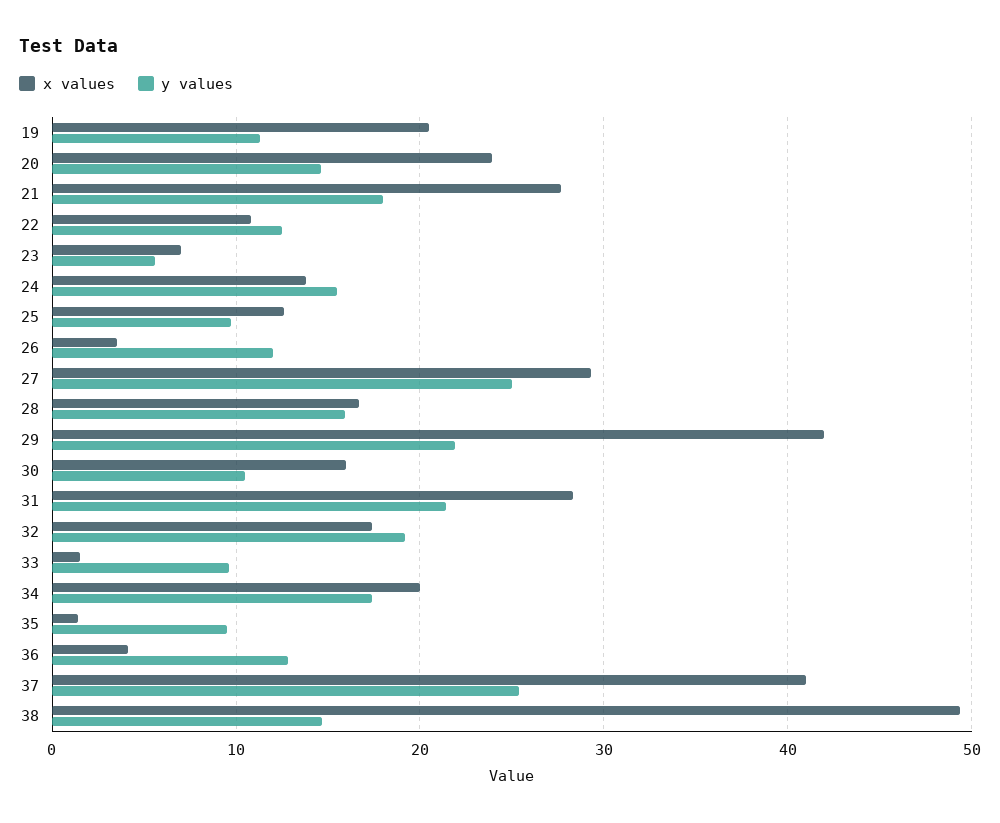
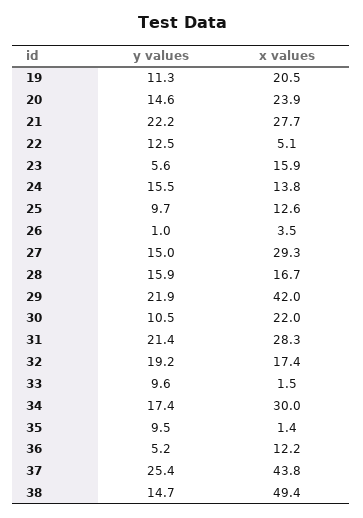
y values, 21: 18 -> 22.2
x values, 22: 11 -> 5.1
x values, 23: 7 -> 15.9
y values, 26: 12 -> 1
y values, 27: 25 -> 15
x values, 30: 16 -> 22
x values, 34: 20 -> 30
x values, 36: 4 -> 12.2
y values, 36: 13 -> 5.2
x values, 37: 41 -> 43.8

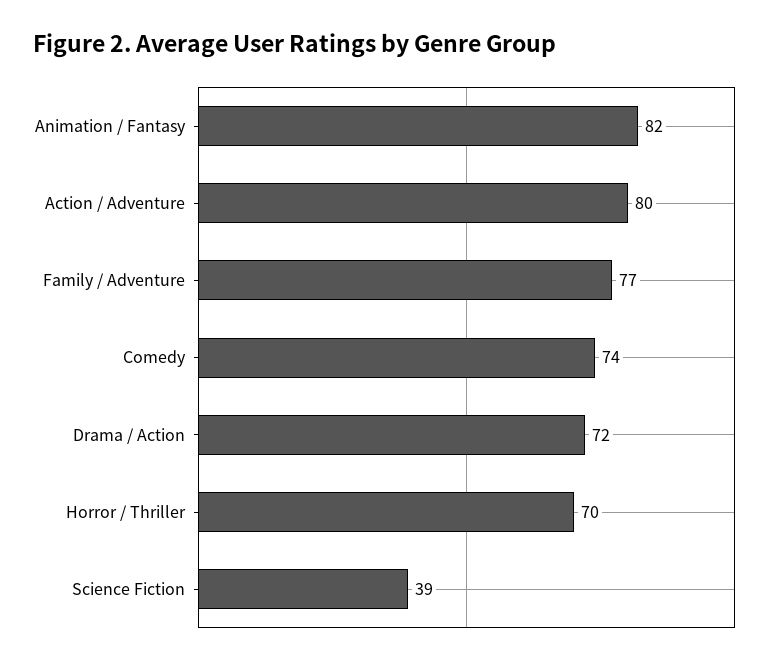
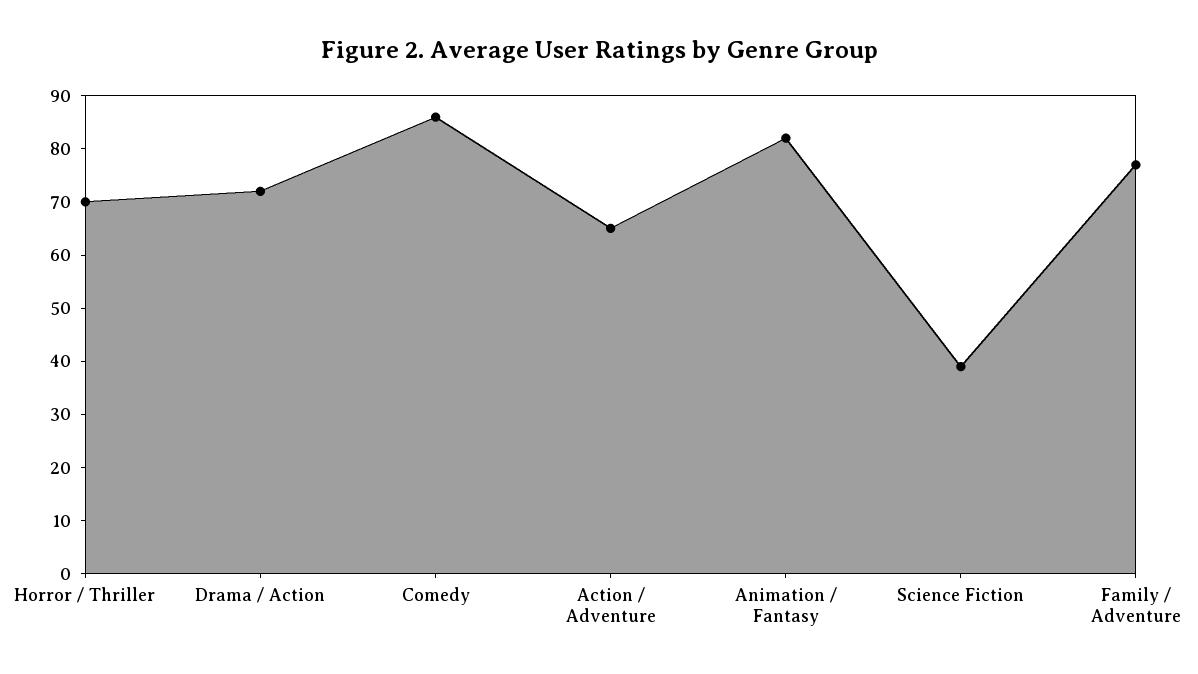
Action / Adventure: 80 -> 65
Comedy: 74 -> 85

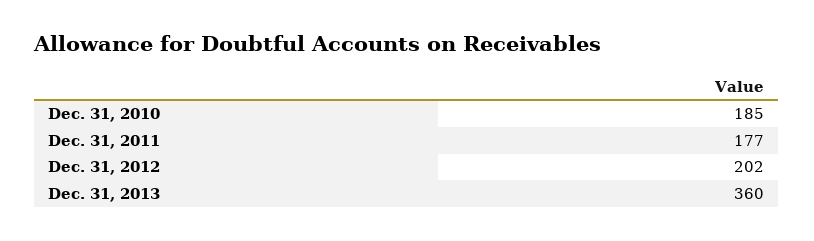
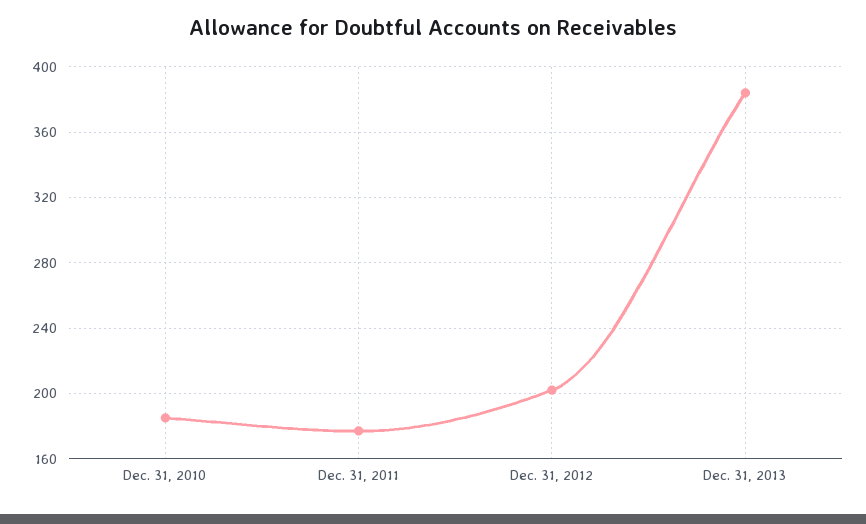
Dec. 31, 2013: 360 -> 385

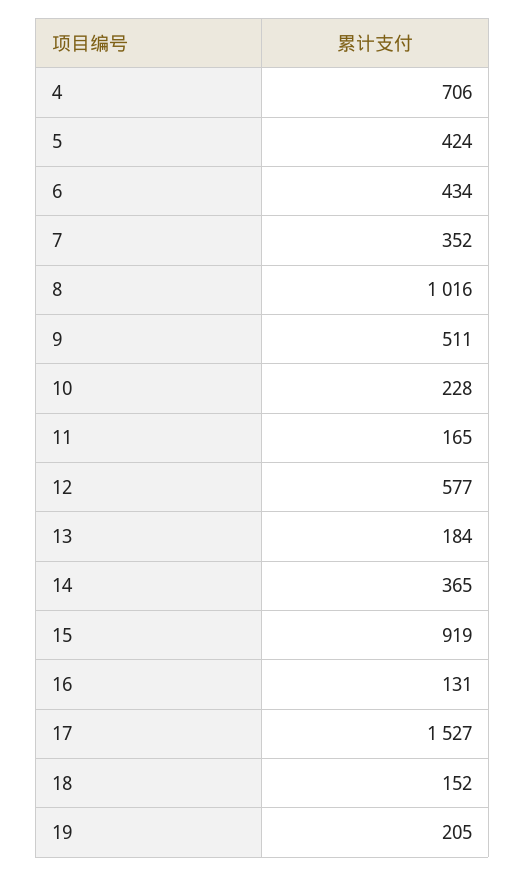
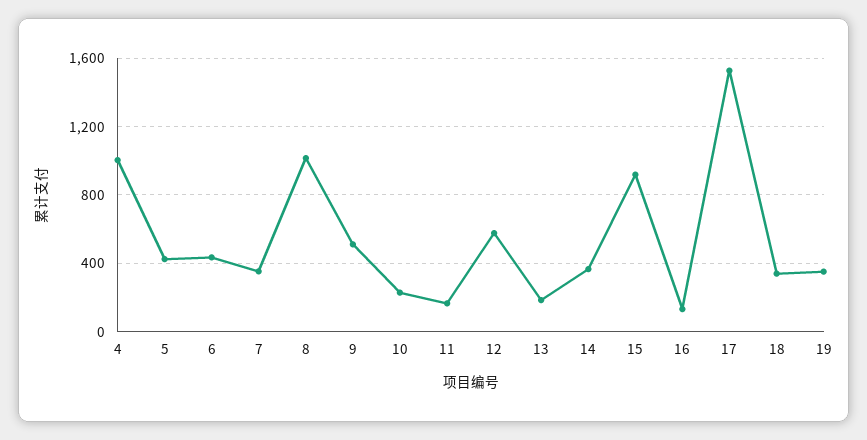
4: 706 -> 1000
18: 152 -> 350
19: 205 -> 350

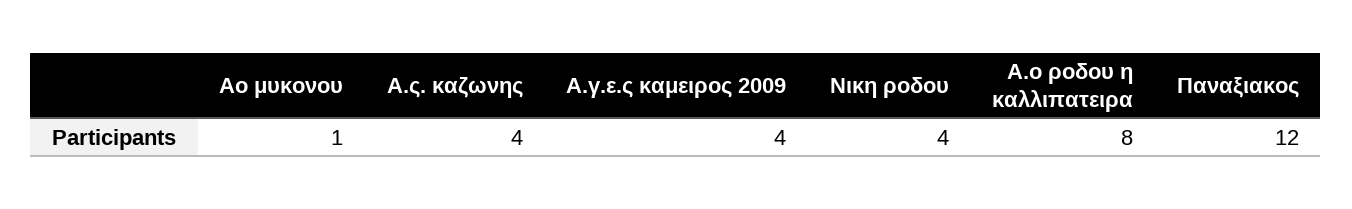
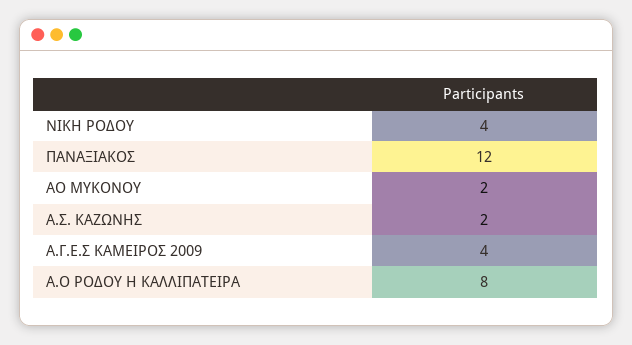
Αο μυκονου: 1 -> 2
Α.ς. καζωνης: 4 -> 2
----
Please print the line that contains "Action / Adventure: 80 -> 65" along with every later line of the material, exactly, through the last one. Leave pictures out of the copy.

Action / Adventure: 80 -> 65
Comedy: 74 -> 85

Dec. 31, 2013: 360 -> 385

4: 706 -> 1000
18: 152 -> 350
19: 205 -> 350

Αο μυκονου: 1 -> 2
Α.ς. καζωνης: 4 -> 2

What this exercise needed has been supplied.